Show HN: VeilStream – prod-like data without the PII
The use cases we're trying to solve are:
- Production-like data in development environments
- Improve incident handling by masking all data that is not relevant
- Share a subset of your data
- Protecting data being shipped into a data lake
- Safe data to expose in internal tooling, metrics, or BI dashboards
- Empower non-technical staff to vibe-code against sanitized data
# How it fits in your stack
- Role based policies: define masking rules in our web dashboard
- The proxy picks up the configuration and starts applying rules automatically.
## You host it
- it's a docker container, two environment variables: an api key, and the database URI connection
## We host it
- Drop-in proxy: no code changes. Point your connection string at a new endpoint, that's it.
# How it works (and how fast it is)
Restructuring the query AST based on the config. AST rewrites depend on the text/structure of the query, not on how many rows the database eventually returns, so they are effectively O(1) with respect to result size.
# Status & feedback wanted
VeilStream is GA, but billing isn’t switched on yet so it's currently free at all tiers. We’d love your thoughts on:
- throughput / latency in real workloads
- Filter rules & DevX
- weird edge-case queries (pg_dump, logical replication, etc.)
I’ll be around all day to answer questions and dig into issues.
# tagline
Ship features with data you can trust and privacy you don't have to worry about.
How do you handle connection pooling? Does this interfere with pgbouncer or similar tools?
Also, does this work with all PostgreSQL extensions (PostGIS, timescaledb, etc.)?
We do not do connection pooling yet. currently it's a fresh connection per query (which adds a bit of latency). We're intending to add basic connection pooling shortly after launch. That said, if you put it in-front of pgbouncer, that would work well.
PostGIS and other extensions are on the radar, but currently are not supported. The proxy works with the extensions, but can't mask the data yet. If we get requests for specific extensions to be fully supported, we'll implement (same with extra masking data types). I look forward to the GIS data implementation, as I've met one of the postGIS contributors and have discussed several of those masking complexities.
- uuids: no, but I should. adding to my list :)
- ip addresses: yes ip4 and ip6, but I want to go further and let you configure the replacement ips to be within specified cidr blocks
- arrays: again, not yet. Do you mind if I ask the use case?

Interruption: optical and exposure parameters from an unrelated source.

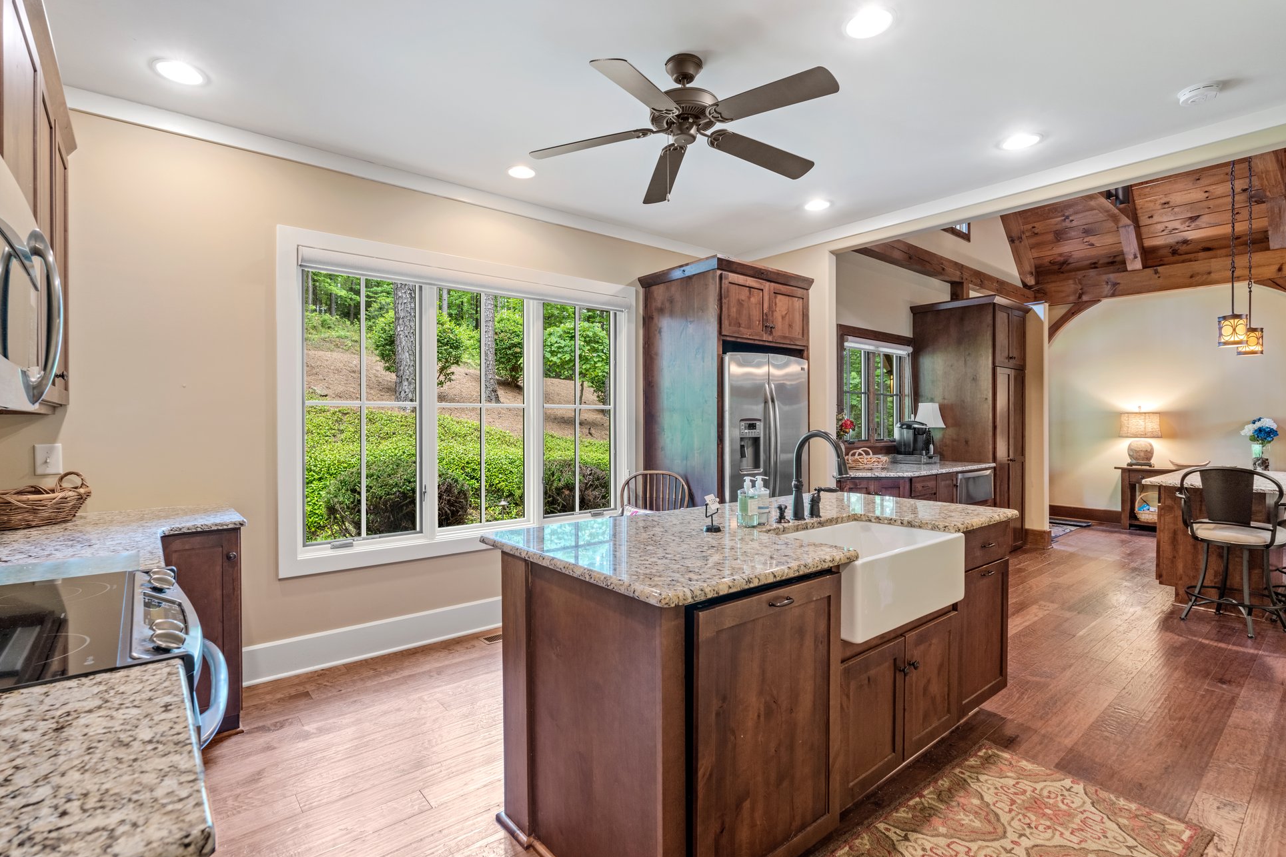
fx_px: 607
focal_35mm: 17
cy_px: 422
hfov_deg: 93.3
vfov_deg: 70.4
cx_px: 629
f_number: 8
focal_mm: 16
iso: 250
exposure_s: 1/1.25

Arrays are commonly done as single rows and foreign keys/look ups, which we can do.
We've internally got the path for adding new filter types (dashboard configuration, api layer storage, and proxy rule implementation) pretty optimized. it takes us a day or two to add simple requested filters. longer for more complex ones.
we were considering allowing the user to inject stored procedures themselves, and then use those, but currently, we're opting to implemented them ourselves, so we have better control over the user experience. In the future, for very custom stored procedures, I think we may allow the custom path.
A future improvement to that: currently the conditions are all ANDed together, I'd like to support more types of boolean logic in the future. :)